You may ask why you need to bother with a pension. The obvious answer is that it will provide the money you need to live on when your income from work stops.
People are living longer and healthier lives, so it is even more important to think about how and when to save for retirement. Retirement can last for 20 or 30 years, maybe even longer. Depending on how luxurious you want your retirement to be, you will need to set aside cash now to fund everything from day to day living expenses through to the cost of that round-the-world cruise or holiday of a lifetime. And because the State Pension is only likely to provide a very low level of income – really just a safety net against poverty - it is essential to consider other options to significantly top-up your income in retirement.

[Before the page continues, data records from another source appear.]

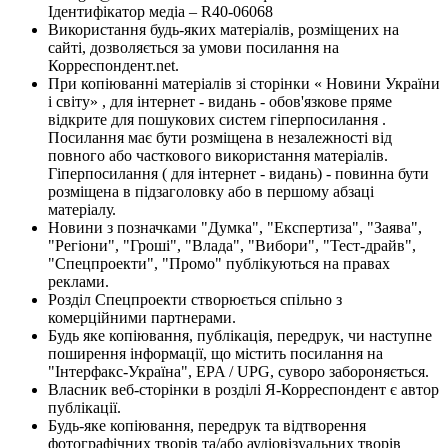
Ідентифікатор медіа – R40-06068
Використання будь-яких матеріалів, розміщених на
сайті, дозволяється за умови посилання на
Корреспондент.net.
При копіюванні матеріалів зі сторінки « Новини України
і світу» , для інтернет - видань - обов'язкове пряме
відкрите для пошукових систем гіперпосилання .
Посилання має бути розміщена в незалежності від
повного або часткового використання матеріалів.
Гіперпосилання ( для інтернет - видань) - повинна бути
розміщена в підзаголовку або в першому абзаці
матеріалу.
Новини з позначками "Думка", "Експертиза", "Заява",
"Регіони", "Гроші", "Влада", "Вибори", "Тест-драйв",
"Спецпроекти", "Промо" публікуються на правах
реклами.
Розділ Спецпроекти створюється спільно з
комерційними партнерами.
Будь яке копіювання, публікація, передрук, чи наступне
поширення інформації, що містить посилання на
"Інтерфакс-Україна", EPA / UPG, суворо забороняється.
Власник веб-сторінки в розділі Я-Корреспондент є автор
публікації.
Будь-яке копіювання, передрук та відтворення
фотографічних творів та/або аудіовізуальних творів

To provide additional encouragement, the Government gives us a tax break on the money we save for retirement. Providing your pension scheme fulfils the criteria they have set down, then the money that goes into it comes out of your pre-tax earnings. In other words, they give you back the income tax you have paid on the contributions you make to your pension – 22% if you are a basic rate taxpayer or 40% if you pay higher rate tax.

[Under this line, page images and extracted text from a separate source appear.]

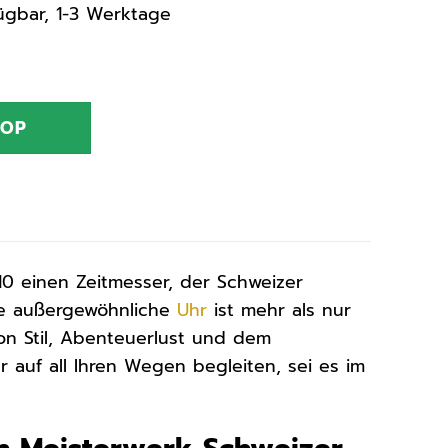
rfügbar, 1-3 Werktage
HOP
einen Zeitmesser, der Schweizer
ese außergewöhnliche
Uhr
ist mehr als nur
von Stil, Abenteuerlust und dem
r auf all Ihren Wegen begleiten, sei es im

The Golden Rules of saving for retirement
The sooner the better - The sooner you start saving, the better off you will be when you retire because your pension savings need a chance to grow over time. Even small amounts can grow to huge sums if saved for long enough, through 'the magic of compound interest'. Even the Government recognised this when they made it possible for parents and grandparents to start a pension for their children and get all the tax breaks.

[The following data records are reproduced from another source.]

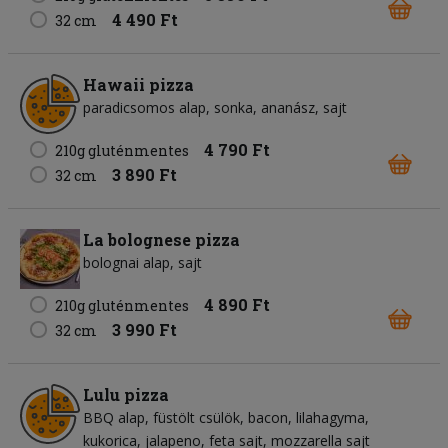
4 490 Ft
32 cm
Hawaii pizza
paradicsomos alap
sonka
ananász
sajt
4 790 Ft
210g gluténmentes
3 890 Ft
32 cm
La bolognese pizza
bolognai alap
sajt
4 890 Ft
210g gluténmentes
3 990 Ft
32 cm
Lulu pizza
BBQ alap
füstölt csülök
bacon
lilahagyma
kukorica
jalapeno
feta sajt
mozzarella sajt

Save as much as you can, as soon as you can - In an ideal world, when working out how much you should save, you should think about the lifestyle you want when you retire, when you want to retire and consider any other sources of income you will have. You can then work backwards to a monthly amount you will need to put away. But most people find that the resulting amount is much more than they can afford right now. So for most people the best thing to do is simply put away as much as you can as soon as you can.
Save in other ways if access is important - Other saving and investment routes are important if you are likely to need access to your savings before you retire. While it is a good thing to have some of your retirement savings locked away so they cannot be spent, you may want to invest some of the money outside your main pension scheme. As well as savings products like ISAs, there are also more lateral ideas such as shares, property, art, wine, etc.
Monitor your retirement savings regularly - Regular reviews are key. Once you have set up for retirement plan, keep an eye on how your investments are growing (or not) and how well they suit your circumstances and plans. As time goes on chances are you will be able to save more each month and get the opportunity to add further top ups through a bonus from work, an inheritance or something similar. This way you will be more likely to enjoy the income in retirement you aspire to.